Chemists and judges, of course, aren’t the only people who use Wikipedia. Another elegant randomized controlled experiment shows what you might have already guessed: Wikipedia content can have a big effect on the behavior of the general public. In their paper “Wikipedia Matters“, a team of economists explored this idea in the realm of tourism. Taking advantage of unusually-detailed public data available for hotels in Spain, these experimenters translated Wikipedia coverage of small Spanish cities into the corresponding pages on German, Italian, French and Dutch Wikipedias. For each city, they only improved two language versions of its article, leaving the other two as controls. Then they tallied how many tourists from Germany, Italy, France, or the Netherlands stayed in hotels in each city. Despite a relatively small intervention — typically adding just a few paragraphs — they found an average 9% boost in hotels stays caused by Wikipedia improvements. For example, improving a city article on German Wikipedia resulted in more tourists from Germany visiting that Spanish city. For cities with very little Wikipedia coverage to begin with, the effect was even larger — as much as 33%. The researchers estimated that a good Wikipedia article about one of these cities is worth about €160,000 per year in tourism revenue. (Unfortunately, marketers came to recognize the economic value of Wikipedia coverage long before the public sector, and the Wikipedia community devotes a lot of its energy to keeping puffery and advertising out.)

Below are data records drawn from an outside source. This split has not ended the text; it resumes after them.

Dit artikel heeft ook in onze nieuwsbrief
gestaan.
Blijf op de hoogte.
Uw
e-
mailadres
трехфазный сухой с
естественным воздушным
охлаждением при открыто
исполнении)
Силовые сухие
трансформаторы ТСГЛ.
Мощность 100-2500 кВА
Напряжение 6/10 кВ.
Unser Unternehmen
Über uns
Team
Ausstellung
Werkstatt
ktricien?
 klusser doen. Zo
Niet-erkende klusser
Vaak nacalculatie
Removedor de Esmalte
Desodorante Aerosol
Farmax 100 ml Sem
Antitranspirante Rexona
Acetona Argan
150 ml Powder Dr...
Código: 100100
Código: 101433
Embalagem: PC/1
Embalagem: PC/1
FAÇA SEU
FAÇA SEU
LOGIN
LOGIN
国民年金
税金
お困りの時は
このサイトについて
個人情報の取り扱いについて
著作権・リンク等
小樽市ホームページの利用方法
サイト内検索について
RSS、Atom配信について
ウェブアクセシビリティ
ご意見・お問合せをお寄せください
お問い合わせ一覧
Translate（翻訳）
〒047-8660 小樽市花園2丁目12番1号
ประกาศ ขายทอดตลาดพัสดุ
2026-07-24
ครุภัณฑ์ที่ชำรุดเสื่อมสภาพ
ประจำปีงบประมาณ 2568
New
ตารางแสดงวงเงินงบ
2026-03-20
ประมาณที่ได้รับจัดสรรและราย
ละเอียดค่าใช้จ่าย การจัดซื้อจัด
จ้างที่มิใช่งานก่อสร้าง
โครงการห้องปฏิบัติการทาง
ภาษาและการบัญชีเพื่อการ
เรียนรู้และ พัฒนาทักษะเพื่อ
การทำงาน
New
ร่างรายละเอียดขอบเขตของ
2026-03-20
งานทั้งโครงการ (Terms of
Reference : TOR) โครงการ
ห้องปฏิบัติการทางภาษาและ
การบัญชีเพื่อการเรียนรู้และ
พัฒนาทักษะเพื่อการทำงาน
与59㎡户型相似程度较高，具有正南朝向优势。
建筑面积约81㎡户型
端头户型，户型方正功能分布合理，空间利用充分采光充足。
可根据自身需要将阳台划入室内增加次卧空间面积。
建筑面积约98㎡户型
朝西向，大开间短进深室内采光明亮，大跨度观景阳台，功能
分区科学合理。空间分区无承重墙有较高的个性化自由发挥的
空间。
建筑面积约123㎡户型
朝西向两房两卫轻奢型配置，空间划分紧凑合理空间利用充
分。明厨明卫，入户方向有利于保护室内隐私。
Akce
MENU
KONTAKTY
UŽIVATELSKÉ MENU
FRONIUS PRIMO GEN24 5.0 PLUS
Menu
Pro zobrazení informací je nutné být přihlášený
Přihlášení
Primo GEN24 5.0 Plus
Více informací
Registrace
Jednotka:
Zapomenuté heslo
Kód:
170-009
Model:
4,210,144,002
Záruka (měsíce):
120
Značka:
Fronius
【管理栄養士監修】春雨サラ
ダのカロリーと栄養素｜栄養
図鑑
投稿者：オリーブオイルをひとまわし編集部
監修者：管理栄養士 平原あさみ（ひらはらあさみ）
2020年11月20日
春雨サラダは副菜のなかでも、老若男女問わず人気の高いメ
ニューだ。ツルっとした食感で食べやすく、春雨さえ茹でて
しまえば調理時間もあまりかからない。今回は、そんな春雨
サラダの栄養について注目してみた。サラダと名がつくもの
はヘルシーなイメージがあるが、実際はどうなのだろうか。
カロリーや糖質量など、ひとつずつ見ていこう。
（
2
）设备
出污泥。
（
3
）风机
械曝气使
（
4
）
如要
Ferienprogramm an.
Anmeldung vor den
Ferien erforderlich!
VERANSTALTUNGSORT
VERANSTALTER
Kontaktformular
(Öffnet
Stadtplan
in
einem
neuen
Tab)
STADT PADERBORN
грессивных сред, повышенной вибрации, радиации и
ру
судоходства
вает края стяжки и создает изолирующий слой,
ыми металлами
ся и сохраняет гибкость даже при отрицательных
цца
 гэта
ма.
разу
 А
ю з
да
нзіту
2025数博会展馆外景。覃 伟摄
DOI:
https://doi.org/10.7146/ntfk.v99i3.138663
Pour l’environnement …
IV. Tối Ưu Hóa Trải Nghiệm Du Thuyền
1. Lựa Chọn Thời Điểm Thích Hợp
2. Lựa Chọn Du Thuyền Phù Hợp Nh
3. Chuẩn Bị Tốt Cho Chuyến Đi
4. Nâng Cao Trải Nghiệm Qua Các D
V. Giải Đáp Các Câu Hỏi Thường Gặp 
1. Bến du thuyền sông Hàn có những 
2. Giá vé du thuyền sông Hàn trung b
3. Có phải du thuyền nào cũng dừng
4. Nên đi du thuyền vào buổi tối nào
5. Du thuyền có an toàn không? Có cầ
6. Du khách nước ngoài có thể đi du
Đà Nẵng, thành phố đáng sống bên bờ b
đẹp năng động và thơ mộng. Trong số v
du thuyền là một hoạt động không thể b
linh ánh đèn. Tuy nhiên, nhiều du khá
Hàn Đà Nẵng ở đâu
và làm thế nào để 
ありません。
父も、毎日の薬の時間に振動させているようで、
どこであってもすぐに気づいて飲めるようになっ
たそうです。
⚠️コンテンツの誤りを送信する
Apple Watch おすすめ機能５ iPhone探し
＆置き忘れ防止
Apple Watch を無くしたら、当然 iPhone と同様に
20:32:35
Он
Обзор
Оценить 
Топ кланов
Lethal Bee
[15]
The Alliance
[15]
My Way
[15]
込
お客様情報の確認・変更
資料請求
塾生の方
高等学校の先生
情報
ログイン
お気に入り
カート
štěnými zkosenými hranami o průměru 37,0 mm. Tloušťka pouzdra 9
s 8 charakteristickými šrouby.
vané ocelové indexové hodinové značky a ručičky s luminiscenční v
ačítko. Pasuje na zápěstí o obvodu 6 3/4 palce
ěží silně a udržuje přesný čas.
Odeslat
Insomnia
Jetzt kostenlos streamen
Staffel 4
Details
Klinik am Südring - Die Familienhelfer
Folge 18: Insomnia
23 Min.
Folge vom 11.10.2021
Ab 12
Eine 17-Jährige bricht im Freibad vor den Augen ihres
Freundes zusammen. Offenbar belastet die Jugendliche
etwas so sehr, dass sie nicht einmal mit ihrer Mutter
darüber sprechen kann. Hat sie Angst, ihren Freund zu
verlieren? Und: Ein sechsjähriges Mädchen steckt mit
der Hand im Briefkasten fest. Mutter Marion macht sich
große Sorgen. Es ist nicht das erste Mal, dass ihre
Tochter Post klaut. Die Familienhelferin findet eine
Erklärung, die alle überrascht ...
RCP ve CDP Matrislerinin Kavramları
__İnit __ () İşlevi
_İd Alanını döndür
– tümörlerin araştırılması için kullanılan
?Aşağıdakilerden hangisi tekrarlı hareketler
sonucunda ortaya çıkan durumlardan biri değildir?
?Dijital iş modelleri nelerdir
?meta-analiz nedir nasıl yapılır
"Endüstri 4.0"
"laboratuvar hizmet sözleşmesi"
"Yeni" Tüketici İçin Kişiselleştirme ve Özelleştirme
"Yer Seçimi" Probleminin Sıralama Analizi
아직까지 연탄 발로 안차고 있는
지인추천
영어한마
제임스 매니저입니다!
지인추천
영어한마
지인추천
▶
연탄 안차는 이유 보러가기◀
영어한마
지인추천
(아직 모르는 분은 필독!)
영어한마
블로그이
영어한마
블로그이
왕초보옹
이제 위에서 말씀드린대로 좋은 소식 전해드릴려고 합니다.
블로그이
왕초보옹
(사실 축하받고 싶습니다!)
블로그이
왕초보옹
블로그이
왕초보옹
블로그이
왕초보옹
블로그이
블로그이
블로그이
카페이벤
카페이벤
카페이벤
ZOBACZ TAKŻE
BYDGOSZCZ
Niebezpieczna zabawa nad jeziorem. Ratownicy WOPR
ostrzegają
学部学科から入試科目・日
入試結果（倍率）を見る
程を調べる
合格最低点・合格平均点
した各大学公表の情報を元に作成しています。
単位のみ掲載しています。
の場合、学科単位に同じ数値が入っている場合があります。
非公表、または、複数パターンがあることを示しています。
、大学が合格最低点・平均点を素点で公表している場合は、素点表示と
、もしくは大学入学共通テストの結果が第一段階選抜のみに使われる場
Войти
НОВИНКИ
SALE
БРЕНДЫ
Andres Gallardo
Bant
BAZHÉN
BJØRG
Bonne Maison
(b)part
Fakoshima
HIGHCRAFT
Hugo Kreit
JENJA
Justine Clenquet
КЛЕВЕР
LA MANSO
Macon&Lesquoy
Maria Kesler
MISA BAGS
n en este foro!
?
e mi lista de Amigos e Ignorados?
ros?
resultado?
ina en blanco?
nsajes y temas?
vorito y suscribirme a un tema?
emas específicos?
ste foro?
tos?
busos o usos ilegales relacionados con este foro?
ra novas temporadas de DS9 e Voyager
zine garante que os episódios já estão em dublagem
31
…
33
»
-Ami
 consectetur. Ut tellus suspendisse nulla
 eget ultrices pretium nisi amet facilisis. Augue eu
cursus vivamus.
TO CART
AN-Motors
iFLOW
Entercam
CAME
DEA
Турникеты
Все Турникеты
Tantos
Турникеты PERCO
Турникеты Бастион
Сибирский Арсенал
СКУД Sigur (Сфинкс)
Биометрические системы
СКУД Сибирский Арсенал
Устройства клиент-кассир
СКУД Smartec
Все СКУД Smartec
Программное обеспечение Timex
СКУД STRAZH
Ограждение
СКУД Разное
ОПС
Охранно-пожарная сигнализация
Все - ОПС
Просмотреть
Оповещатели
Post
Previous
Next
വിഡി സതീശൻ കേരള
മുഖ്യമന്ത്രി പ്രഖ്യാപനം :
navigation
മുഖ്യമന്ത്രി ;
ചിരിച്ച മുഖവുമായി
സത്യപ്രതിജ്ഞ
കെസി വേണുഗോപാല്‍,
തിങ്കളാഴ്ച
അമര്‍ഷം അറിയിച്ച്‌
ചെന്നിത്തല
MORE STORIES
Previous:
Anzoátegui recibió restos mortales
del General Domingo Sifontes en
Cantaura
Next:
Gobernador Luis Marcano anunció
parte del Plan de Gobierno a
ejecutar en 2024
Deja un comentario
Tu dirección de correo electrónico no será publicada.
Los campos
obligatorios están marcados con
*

These three experiments are special in how they provide causal evidence for Wikipedia’s influence on specific domains, but the same invisible causal mechanisms are at work for almost any topic area that Wikipedia covers (or could cover). Experiments like these take advantage of content gaps on Wikipedia — topics with so little existing coverage that modest interventions provide a high “signal” compared with the baseline of what’s already on Wikipedia. But extant Wikipedia content is having ubiquitous real-world effects as well; we just can’t measure them as easily. When Wikipedia content is bad or missing, the world is tangibly worse for it. And like so many public goods, Wikipedia is systematically under-provisioned. But conversely — as these experiments have shown — a little bit of investing in Wikipedia can go a long way. (We can help.)